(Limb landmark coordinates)
.....

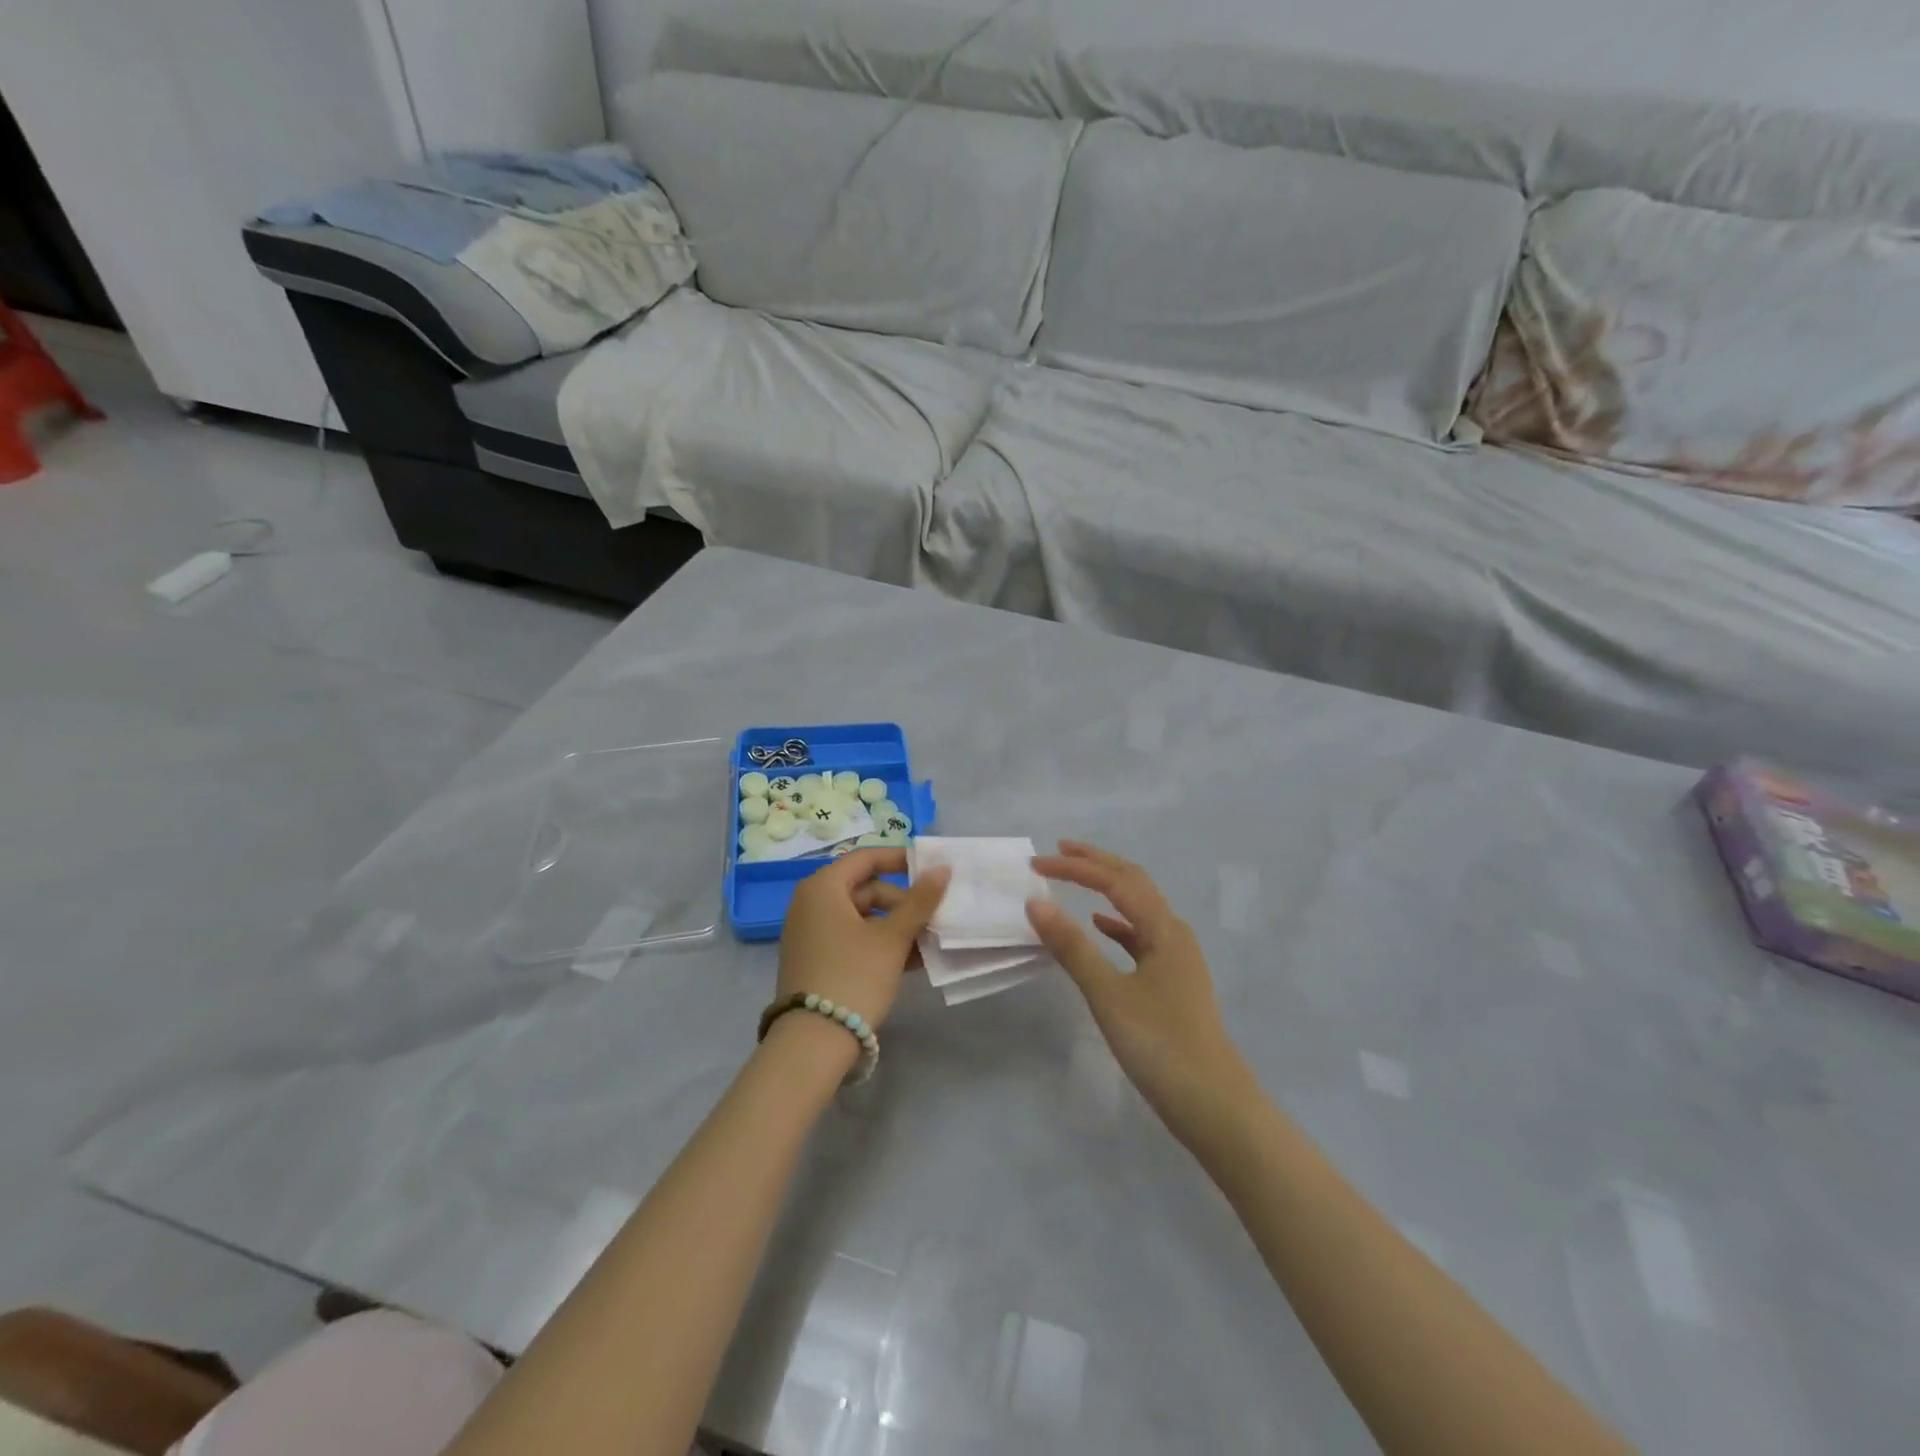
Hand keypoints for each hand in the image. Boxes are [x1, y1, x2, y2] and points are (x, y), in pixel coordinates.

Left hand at [777, 849, 950, 1033]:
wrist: (812, 1042)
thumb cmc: (854, 976)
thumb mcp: (893, 938)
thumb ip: (920, 901)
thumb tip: (943, 867)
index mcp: (823, 887)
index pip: (866, 858)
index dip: (901, 859)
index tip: (932, 869)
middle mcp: (810, 903)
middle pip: (865, 889)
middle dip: (902, 903)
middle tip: (932, 920)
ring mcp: (809, 933)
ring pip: (861, 917)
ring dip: (895, 927)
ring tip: (926, 945)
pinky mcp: (813, 959)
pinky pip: (850, 939)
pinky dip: (877, 944)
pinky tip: (908, 963)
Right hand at [1028, 842, 1252, 1136]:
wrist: (1214, 1105)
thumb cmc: (1160, 1045)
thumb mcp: (1109, 994)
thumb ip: (1072, 947)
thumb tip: (1036, 903)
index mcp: (1164, 929)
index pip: (1115, 881)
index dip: (1075, 868)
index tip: (1036, 866)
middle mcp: (1174, 933)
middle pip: (1133, 883)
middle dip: (1096, 864)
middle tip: (1058, 851)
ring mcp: (1177, 958)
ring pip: (1138, 908)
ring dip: (1106, 889)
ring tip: (1074, 879)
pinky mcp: (1172, 981)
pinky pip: (1141, 937)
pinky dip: (1116, 924)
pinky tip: (1099, 927)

.....

• WORK ORDER:
Copy each line of the entries that includes the word "middle".

• REPLY TO THE TASK:
middle mcp: (810, 903)
middle pip: (865, 889)
middle dip: (902, 903)
middle tip: (932, 920)
middle mcp: (1174, 933)
middle pip: (1133, 883)
middle dip: (1096, 864)
middle tip: (1058, 851)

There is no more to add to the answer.